The city council of Benidorm has already started to take measures. “It is something that has become more visible after what happened in September, but we were already working on it,” says a local government spokesperson. “The local police include patrols of the most sensitive places in their daily security briefings and are even using drones to keep an eye on the most-visited spots. Now we want to look at how to introduce this issue into the talks that police officers give in schools to get across the importance of avoiding this sort of behavior.” In India, the growing number of fatalities among selfie hunters has led to some areas being declared “selfie-free zones.”

Liliana Arroyo, a sociology PhD and author of a book on the subject, points out that selfies, like social networks, “have become another form of relationship and social communication that, in the vast majority of cases is a healthy way of expressing oneself that can be very creative, as well as a way to share interests and concerns.”

To understand how this innocuous way of relating to other people can lead to risky behavior, Arroyo lays out certain conditioning factors. “Social networks reward the most extreme content, because they work on dynamics where this kind of content allows them to attract more attention.

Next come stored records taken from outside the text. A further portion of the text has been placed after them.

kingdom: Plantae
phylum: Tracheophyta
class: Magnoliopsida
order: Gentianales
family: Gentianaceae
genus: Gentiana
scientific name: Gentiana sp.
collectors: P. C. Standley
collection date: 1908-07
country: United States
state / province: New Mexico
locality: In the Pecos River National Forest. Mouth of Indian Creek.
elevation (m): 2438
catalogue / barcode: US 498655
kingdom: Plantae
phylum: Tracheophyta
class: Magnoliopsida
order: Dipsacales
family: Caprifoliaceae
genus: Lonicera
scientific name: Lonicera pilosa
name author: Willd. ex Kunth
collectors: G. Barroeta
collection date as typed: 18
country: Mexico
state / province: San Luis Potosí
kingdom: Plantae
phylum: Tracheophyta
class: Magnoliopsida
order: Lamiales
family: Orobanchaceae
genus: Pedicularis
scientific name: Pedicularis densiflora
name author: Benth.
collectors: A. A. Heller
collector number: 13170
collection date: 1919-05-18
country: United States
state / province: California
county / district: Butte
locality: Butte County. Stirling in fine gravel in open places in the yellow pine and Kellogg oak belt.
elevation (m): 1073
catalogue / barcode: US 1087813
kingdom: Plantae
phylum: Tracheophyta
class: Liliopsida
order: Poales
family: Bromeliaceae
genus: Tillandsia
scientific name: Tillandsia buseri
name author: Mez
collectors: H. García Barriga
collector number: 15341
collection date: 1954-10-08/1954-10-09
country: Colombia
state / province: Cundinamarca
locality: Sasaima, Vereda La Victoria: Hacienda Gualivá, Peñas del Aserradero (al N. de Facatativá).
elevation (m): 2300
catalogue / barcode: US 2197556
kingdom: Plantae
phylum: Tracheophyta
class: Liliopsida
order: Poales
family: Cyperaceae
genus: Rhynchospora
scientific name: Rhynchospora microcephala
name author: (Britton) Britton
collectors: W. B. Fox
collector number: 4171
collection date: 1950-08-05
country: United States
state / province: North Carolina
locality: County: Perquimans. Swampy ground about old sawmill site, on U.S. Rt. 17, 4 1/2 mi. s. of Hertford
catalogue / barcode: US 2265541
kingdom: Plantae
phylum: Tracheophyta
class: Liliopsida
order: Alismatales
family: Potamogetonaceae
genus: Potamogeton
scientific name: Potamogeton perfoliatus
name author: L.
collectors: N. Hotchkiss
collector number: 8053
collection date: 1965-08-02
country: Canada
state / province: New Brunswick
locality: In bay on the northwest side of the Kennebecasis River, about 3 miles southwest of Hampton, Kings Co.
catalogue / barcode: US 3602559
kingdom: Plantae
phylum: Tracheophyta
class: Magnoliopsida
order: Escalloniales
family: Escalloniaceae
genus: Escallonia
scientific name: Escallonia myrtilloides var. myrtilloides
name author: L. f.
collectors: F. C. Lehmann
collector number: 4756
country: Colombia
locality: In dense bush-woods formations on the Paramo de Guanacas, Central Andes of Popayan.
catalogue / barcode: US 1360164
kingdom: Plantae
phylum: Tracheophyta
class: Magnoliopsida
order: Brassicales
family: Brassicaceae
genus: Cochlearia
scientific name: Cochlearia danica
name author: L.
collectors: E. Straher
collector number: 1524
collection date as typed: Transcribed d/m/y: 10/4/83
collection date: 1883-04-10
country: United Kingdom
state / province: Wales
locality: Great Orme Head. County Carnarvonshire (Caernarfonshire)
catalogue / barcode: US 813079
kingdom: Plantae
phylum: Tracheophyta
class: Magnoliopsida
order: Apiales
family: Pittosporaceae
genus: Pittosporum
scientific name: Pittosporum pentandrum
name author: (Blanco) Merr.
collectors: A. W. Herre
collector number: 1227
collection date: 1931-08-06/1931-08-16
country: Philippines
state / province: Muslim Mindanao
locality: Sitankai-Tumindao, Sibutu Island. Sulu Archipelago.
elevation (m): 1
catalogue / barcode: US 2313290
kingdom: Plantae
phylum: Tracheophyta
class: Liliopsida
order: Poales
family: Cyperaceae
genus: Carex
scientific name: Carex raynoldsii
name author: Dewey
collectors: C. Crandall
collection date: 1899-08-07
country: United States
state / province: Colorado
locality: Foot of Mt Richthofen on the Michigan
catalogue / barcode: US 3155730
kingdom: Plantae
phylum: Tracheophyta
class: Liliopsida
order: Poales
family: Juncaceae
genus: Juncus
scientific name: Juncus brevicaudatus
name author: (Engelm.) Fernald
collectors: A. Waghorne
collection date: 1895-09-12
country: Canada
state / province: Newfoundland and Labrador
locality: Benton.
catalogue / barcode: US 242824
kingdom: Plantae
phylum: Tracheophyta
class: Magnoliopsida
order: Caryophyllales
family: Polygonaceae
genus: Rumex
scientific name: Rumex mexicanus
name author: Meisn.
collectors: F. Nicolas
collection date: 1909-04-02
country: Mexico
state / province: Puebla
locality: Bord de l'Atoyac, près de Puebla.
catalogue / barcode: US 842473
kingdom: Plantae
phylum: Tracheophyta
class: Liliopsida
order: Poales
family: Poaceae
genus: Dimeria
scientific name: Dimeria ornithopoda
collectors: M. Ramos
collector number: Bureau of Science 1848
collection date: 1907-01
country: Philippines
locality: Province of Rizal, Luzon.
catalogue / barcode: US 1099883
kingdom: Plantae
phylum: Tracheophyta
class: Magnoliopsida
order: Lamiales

The prize for taking a very risky selfie is social standing and this gives you a rush of adrenalin for every ‘like’ that you receive. This in turn leads some people who need this social validation to look for new ways to test the limits and seek further reward, and that is where people’s capacity to weigh if the reward is worth the risk or not lies.”

Psychiatrist Enrique García Bernardo places the increase in selfie deaths within a global phenomenon in which social networks have played an important part. “These images have become a quick way to obtain immediate, easy and superficial recognition. What counts most are followers and ‘likes,’ not the achievement itself. It is a social mechanism for reassertion that has become more widespread in recent years. Taking this into account, some people are more inclined to engage in risky behavior. According to the temperament-related categories defined by [American psychiatrist] Robert Cloninger, it is these people who tend to seek new thrills and whose behavior is less conditioned toward the avoidance of harm.”

Taking the most dangerous selfie is not the only risk that some people are willing to assume. Gigi Wu, a Taiwanese climber, gained fame for her hobby of scaling mountains in a bikini and taking pictures on often snow-covered summits in a series of striking poses. She died in 2019 when she fell into a ravine, although it wasn’t the fall that killed her. She suffered injuries to both legs and was unable to move, but she did manage to call the emergency services. By the time rescuers found her though, she had died of hypothermia because of a lack of proper cold-weather clothing.